Thank you for the question.
As I was saying to your colleague Mr. Cooper about Bill C‑8, I expect to be called to give formal recommendations on the subject.
What I can say about Bill C‑2 is that it does indeed give greater powers to authorities to do certain things—sometimes with a warrant, sometimes without one—according to certain criteria. Sometimes the test is reasonable suspicion. Other times, the test is reasonable belief. We are in the process of analyzing all that, and our priority will really be to determine whether, once again, that necessity and proportionality are being met.
We will want to determine whether the criterion is rigorous enough. If we obtain sensitive information on Canadians, the criterion should normally be higher—more rigorous than when the information is not sensitive.

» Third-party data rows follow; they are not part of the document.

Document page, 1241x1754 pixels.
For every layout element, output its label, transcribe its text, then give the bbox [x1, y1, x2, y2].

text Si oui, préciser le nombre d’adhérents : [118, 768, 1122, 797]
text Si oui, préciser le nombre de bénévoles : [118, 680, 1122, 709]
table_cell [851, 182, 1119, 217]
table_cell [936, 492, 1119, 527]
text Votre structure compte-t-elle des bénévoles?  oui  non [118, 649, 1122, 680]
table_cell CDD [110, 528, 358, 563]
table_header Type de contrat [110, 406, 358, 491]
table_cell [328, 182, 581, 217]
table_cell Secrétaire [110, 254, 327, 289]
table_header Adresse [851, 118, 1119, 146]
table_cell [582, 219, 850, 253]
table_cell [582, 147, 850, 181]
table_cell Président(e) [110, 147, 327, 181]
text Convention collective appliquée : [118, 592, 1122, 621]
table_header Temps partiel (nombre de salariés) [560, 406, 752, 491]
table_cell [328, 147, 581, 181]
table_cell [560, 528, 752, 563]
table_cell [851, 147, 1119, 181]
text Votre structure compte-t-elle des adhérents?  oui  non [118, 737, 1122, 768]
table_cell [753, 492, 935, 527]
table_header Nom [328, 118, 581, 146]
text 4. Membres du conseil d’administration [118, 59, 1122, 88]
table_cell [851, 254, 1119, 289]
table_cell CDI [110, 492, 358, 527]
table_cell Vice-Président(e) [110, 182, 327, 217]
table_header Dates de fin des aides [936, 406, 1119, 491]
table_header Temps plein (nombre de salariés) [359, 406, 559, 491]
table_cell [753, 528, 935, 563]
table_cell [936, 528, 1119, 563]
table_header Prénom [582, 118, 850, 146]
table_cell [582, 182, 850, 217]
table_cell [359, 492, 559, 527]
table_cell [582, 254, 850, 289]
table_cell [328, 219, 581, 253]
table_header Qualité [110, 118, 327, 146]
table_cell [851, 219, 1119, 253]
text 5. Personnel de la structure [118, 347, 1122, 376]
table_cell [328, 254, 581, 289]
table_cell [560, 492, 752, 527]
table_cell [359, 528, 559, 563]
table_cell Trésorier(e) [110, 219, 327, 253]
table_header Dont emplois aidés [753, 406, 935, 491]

We also need to look at whether there are good privacy practices, for example in terms of information retention. If information is obtained and turns out not to be useful for a prosecution, should it be destroyed? Will appropriate reports be produced so that questions or problems can be raised?

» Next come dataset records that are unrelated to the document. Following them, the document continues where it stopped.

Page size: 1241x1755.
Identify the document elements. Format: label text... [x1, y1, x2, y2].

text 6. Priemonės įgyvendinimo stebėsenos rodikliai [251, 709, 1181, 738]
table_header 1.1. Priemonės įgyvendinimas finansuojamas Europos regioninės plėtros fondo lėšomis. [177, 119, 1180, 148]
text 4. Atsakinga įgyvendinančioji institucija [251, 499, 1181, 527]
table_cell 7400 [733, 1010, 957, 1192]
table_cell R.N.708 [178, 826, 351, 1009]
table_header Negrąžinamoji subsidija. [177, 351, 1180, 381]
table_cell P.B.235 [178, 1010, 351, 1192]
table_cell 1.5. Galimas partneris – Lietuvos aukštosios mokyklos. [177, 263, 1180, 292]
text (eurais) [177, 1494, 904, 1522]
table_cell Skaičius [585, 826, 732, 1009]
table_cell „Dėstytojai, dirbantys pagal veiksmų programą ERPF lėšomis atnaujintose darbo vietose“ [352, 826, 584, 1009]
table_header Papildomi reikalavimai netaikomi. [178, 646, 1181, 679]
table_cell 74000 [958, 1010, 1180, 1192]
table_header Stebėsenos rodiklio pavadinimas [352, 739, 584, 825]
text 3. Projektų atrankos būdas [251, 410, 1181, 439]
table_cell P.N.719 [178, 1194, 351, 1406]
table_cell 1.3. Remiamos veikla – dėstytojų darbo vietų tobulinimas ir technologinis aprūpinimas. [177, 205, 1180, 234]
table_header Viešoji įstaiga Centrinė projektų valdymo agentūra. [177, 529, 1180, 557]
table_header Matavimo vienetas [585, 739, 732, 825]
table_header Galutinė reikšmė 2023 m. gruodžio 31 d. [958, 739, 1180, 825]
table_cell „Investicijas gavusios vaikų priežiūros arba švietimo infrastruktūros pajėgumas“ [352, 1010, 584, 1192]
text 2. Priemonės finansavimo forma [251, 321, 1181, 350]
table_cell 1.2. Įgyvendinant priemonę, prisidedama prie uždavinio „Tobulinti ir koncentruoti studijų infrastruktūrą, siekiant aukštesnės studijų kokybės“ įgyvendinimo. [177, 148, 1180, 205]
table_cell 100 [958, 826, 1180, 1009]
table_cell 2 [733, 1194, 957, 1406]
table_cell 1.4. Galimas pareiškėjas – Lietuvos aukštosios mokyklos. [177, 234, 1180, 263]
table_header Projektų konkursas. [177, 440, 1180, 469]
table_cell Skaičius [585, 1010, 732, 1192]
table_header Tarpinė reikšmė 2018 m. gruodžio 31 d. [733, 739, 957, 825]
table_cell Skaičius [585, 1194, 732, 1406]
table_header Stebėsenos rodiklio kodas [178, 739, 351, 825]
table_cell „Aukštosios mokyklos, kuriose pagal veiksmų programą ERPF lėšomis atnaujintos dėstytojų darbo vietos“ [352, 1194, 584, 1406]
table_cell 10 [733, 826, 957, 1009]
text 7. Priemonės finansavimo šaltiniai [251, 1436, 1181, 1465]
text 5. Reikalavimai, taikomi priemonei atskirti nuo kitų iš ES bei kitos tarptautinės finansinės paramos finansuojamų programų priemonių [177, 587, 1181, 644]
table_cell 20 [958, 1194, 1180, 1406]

Those are the themes we're looking at for most of the issues around this bill. We want to review the criterion and determine whether it goes too far, whether too much leeway has been granted. We must also ask ourselves that question in light of the Supreme Court's decision in the Bykovets case—because in a similar context, the court ruled that, in some cases, warrantless searches could be problematic in terms of privacy. So we must be cautious.